Data entries:
+--
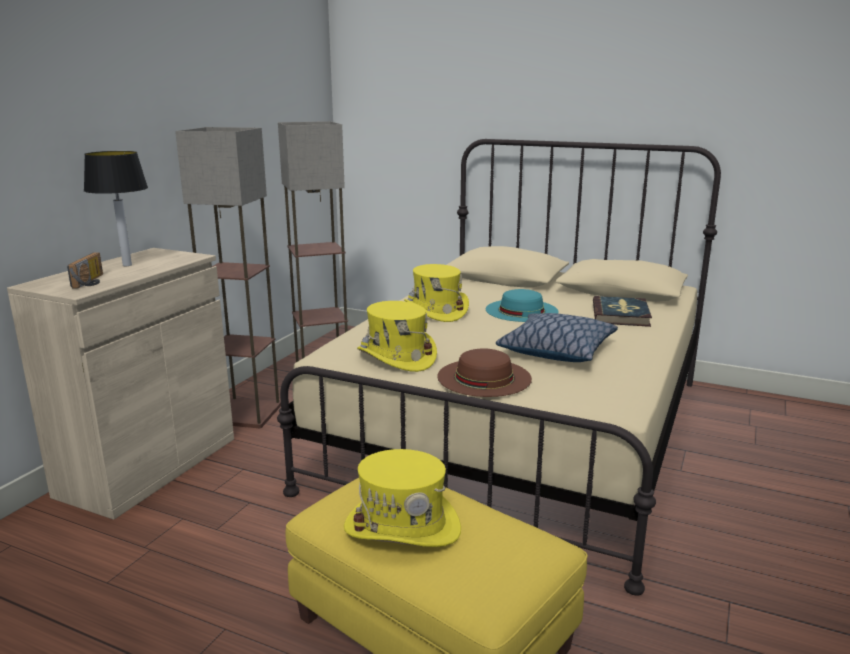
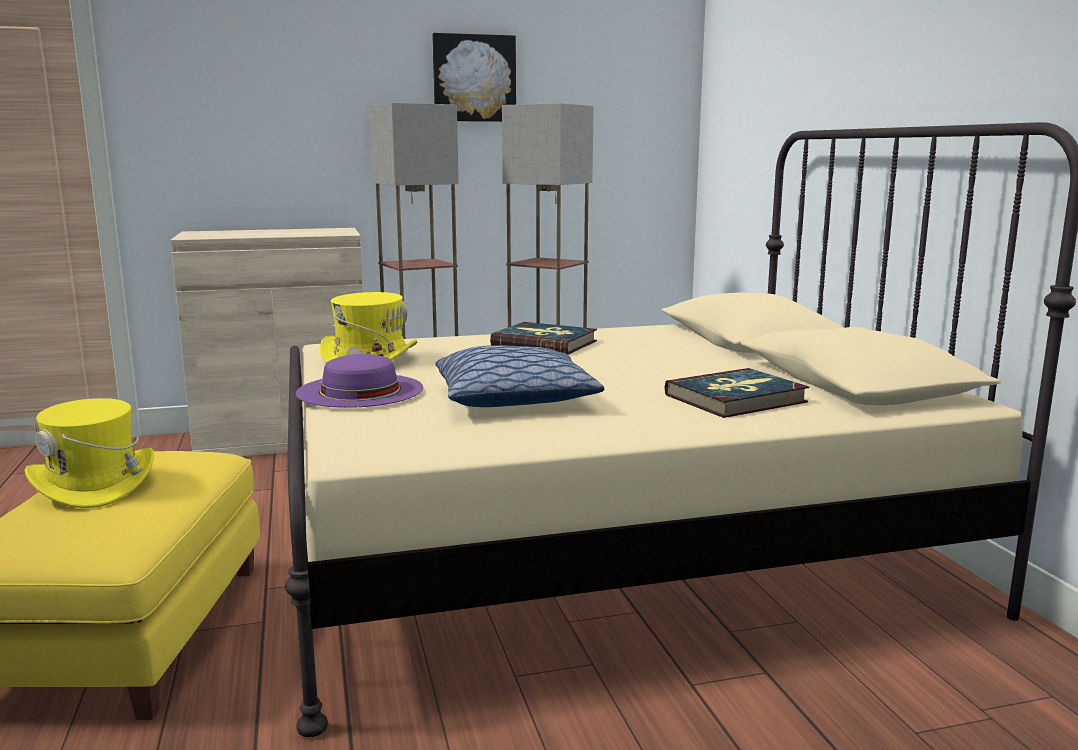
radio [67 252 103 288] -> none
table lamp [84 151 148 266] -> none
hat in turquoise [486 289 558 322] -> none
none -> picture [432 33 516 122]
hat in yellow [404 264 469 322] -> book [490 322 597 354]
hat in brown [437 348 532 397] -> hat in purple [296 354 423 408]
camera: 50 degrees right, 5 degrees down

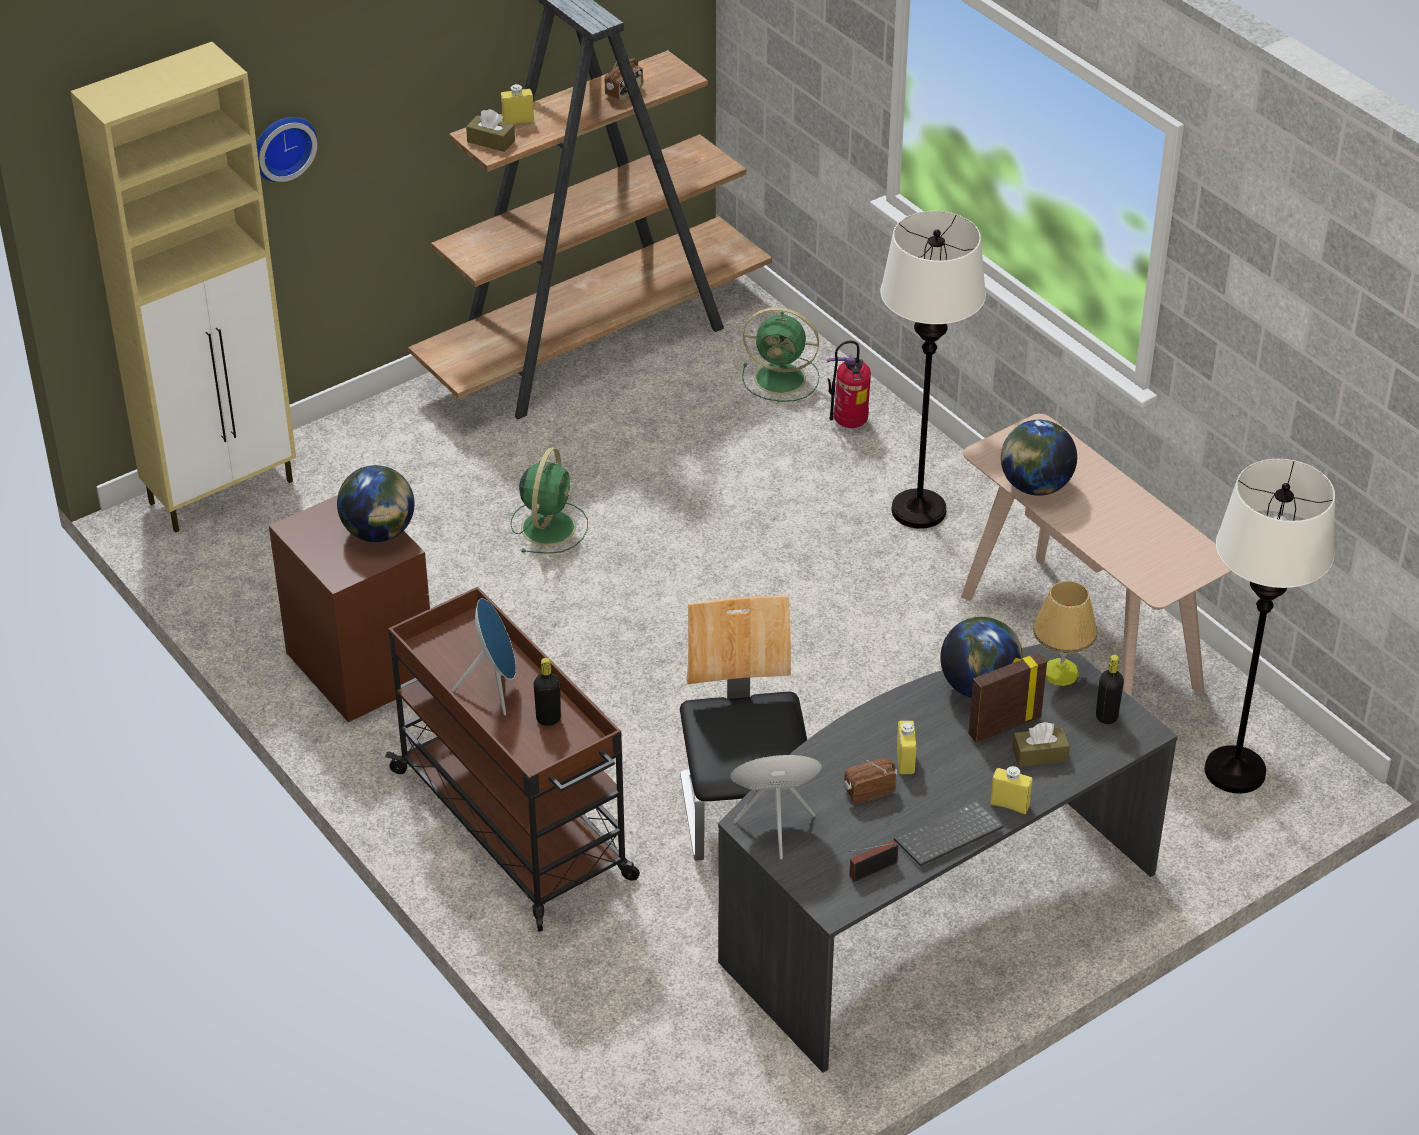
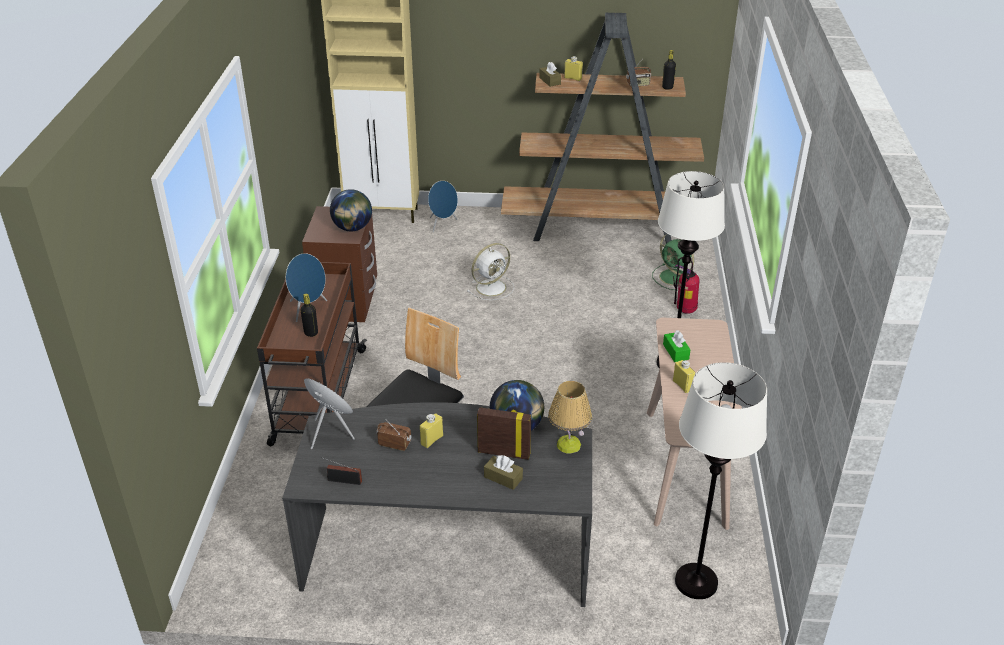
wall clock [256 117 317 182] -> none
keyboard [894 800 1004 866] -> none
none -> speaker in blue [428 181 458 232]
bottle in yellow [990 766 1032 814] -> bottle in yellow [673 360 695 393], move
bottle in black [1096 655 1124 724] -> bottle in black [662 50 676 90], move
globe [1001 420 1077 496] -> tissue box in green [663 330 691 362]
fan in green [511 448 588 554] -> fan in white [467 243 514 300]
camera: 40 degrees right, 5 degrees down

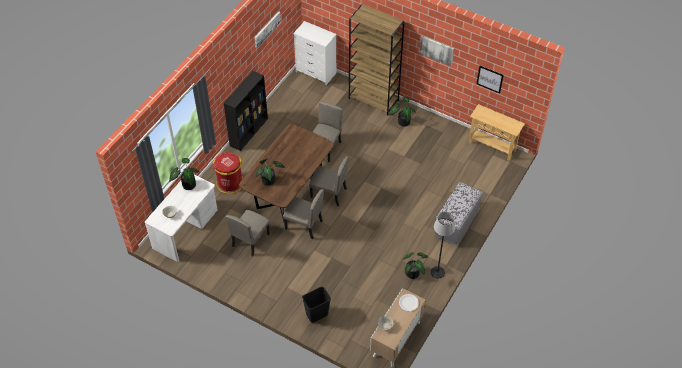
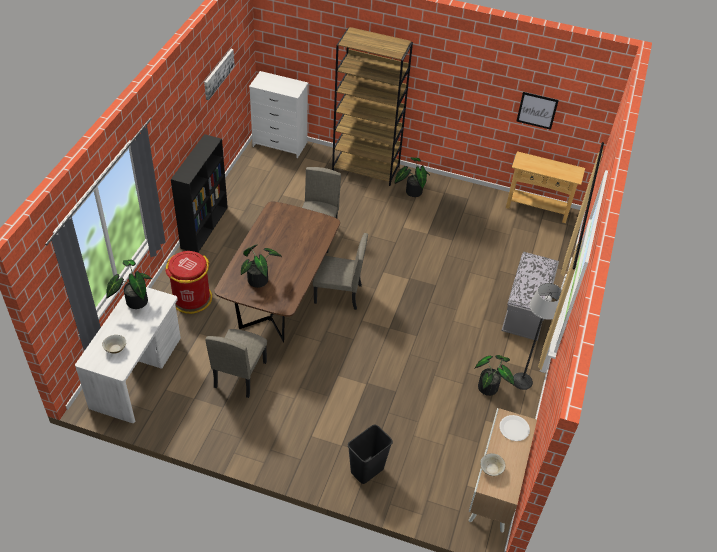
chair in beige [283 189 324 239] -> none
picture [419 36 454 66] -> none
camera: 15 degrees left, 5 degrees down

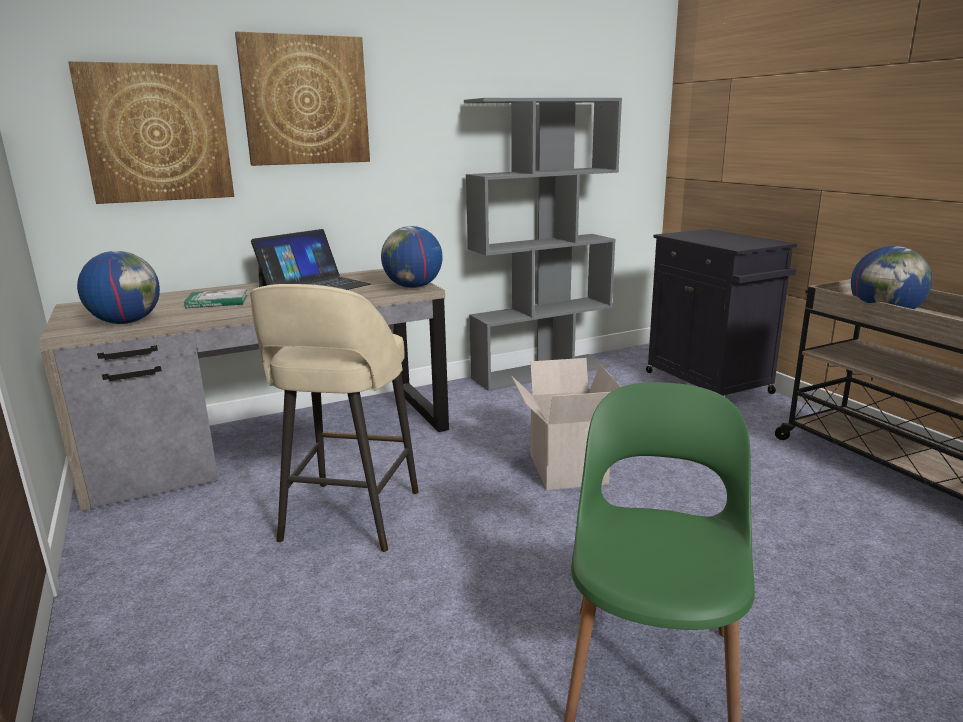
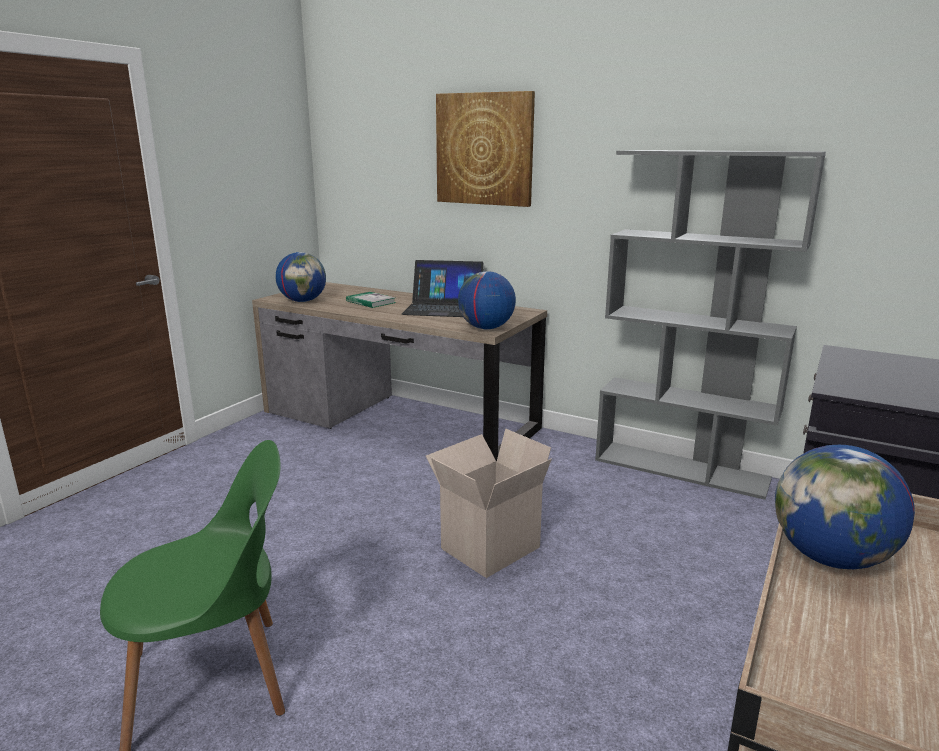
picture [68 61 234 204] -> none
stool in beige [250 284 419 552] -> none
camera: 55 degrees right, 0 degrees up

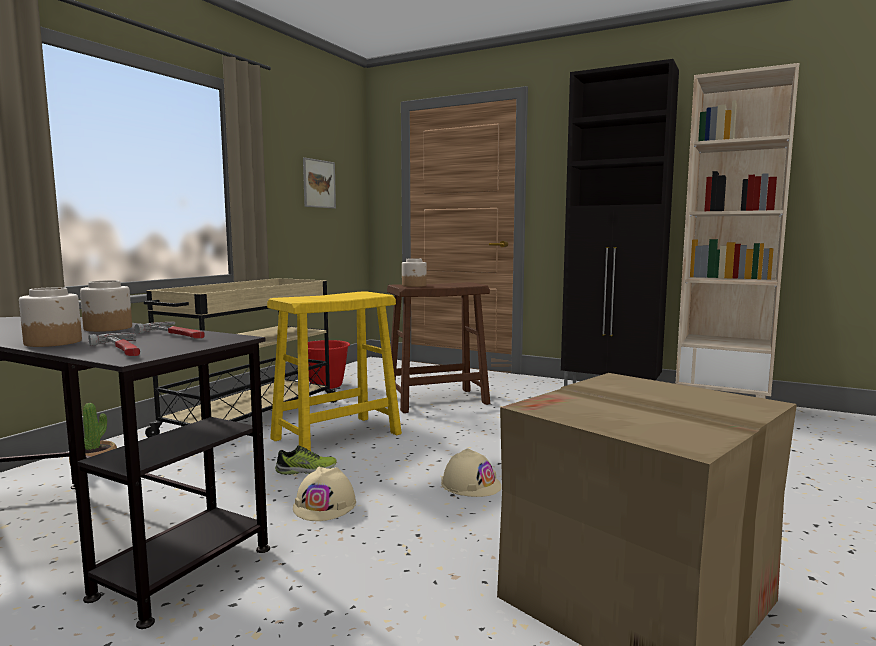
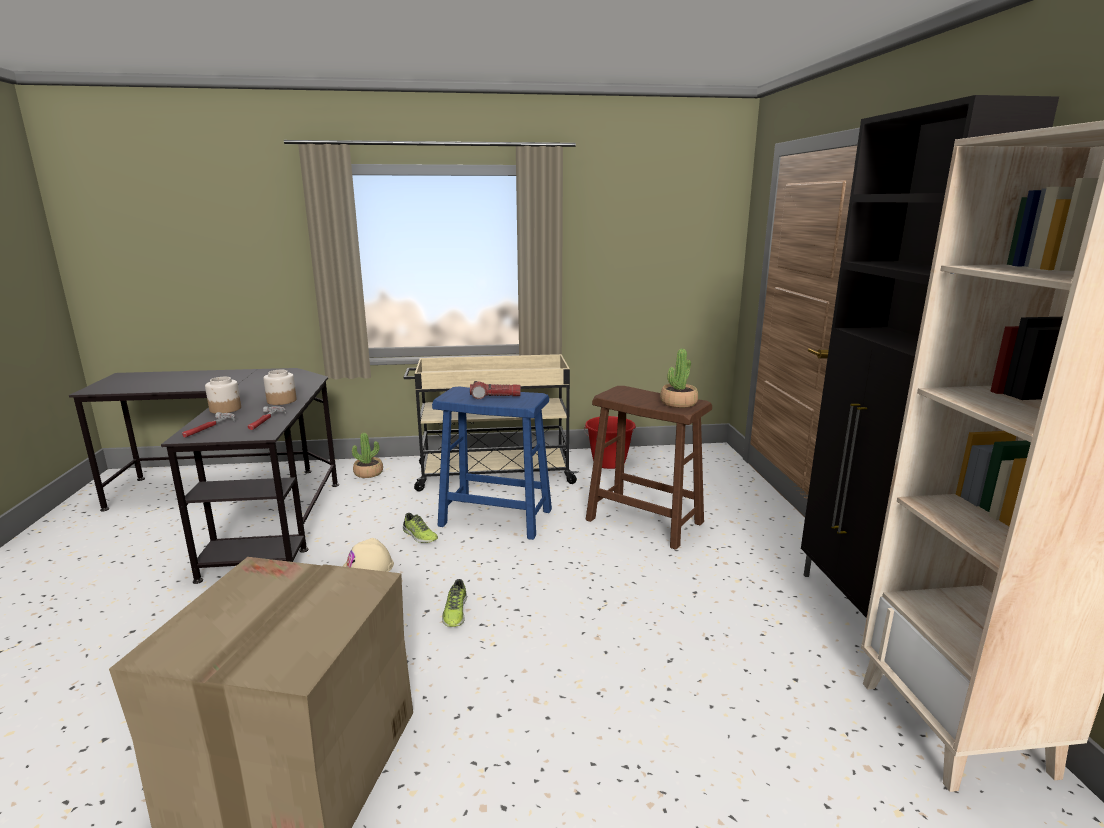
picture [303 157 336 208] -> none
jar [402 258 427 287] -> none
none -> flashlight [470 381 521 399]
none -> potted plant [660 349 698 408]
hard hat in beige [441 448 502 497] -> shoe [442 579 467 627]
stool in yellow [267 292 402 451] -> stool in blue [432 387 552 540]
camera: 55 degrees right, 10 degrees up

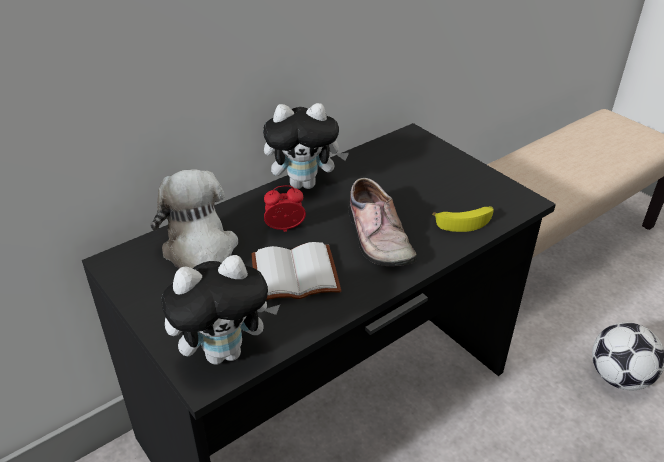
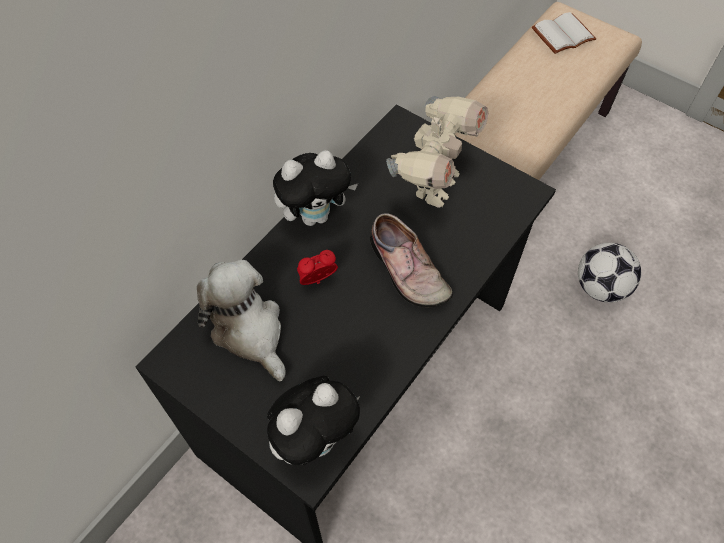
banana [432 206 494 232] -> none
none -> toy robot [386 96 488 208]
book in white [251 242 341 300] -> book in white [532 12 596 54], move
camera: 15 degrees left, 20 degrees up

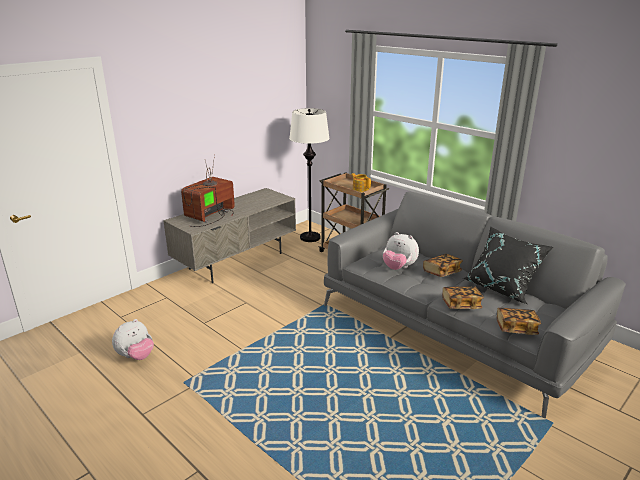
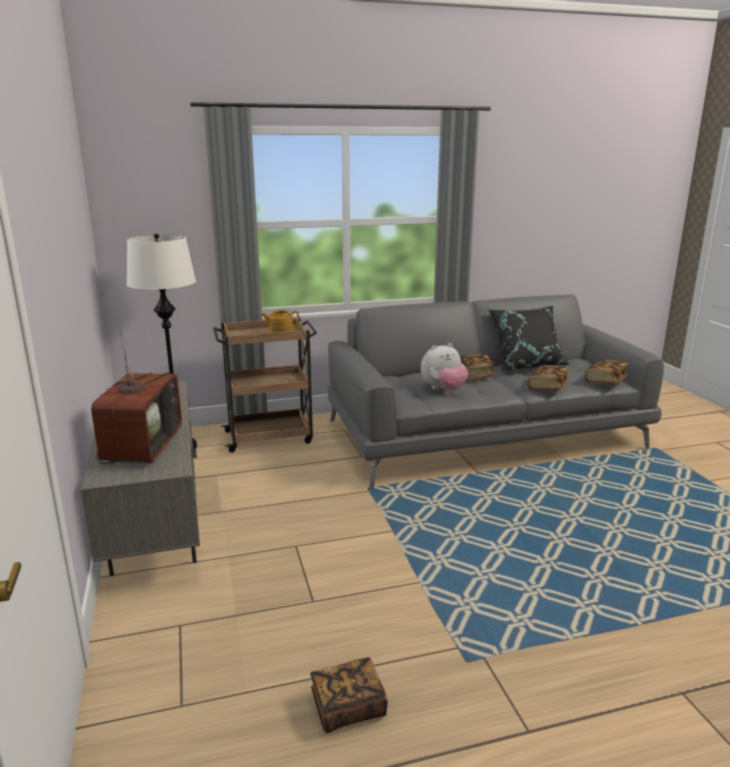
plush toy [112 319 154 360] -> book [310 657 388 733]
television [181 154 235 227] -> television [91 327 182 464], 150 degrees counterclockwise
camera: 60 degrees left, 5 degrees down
+--
▶ **WHAT TO PRODUCE**:
All the lines above are to be reproduced exactly, except the pictures.

▶ **RESPONSE BELOW**:
radio [67 252 103 288] -> none
table lamp [84 151 148 266] -> none
hat in turquoise [486 289 558 322] -> none
none -> picture [432 33 516 122]
hat in yellow [404 264 469 322] -> book [490 322 597 354]
hat in brown [437 348 532 397] -> hat in purple [296 354 423 408]
camera: 50 degrees right, 5 degrees down

wall clock [256 117 317 182] -> none
keyboard [894 800 1004 866] -> none
none -> speaker in blue [428 181 458 232]
bottle in yellow [990 766 1032 814] -> bottle in yellow [673 360 695 393], move
bottle in black [1096 655 1124 724] -> bottle in black [662 50 676 90], move
globe [1001 420 1077 496] -> tissue box in green [663 330 691 362]
fan in green [511 448 588 554] -> fan in white [467 243 514 300]
camera: 40 degrees right, 5 degrees down

chair in beige [283 189 324 239] -> none
picture [419 36 454 66] -> none
camera: 15 degrees left, 5 degrees down

picture [68 61 234 204] -> none
stool in beige [250 284 419 552] -> none
camera: 55 degrees right, 0 degrees up

picture [303 157 336 208] -> none
jar [402 258 427 287] -> none
none -> flashlight [470 381 521 399]
none -> potted plant [660 349 698 408]
hard hat in beige [441 448 502 497] -> shoe [442 579 467 627]
stool in yellow [267 292 402 451] -> stool in blue [432 387 552 540]
camera: 55 degrees right, 10 degrees up

banana [432 206 494 232] -> none
none -> toy robot [386 96 488 208]
book in white [251 242 341 300] -> book in white [532 12 596 54], move
camera: 15 degrees left, 20 degrees up

plush toy [112 319 154 360] -> book [310 657 388 733]
television [181 154 235 227] -> television [91 327 182 464], 150 degrees counterclockwise
camera: 60 degrees left, 5 degrees down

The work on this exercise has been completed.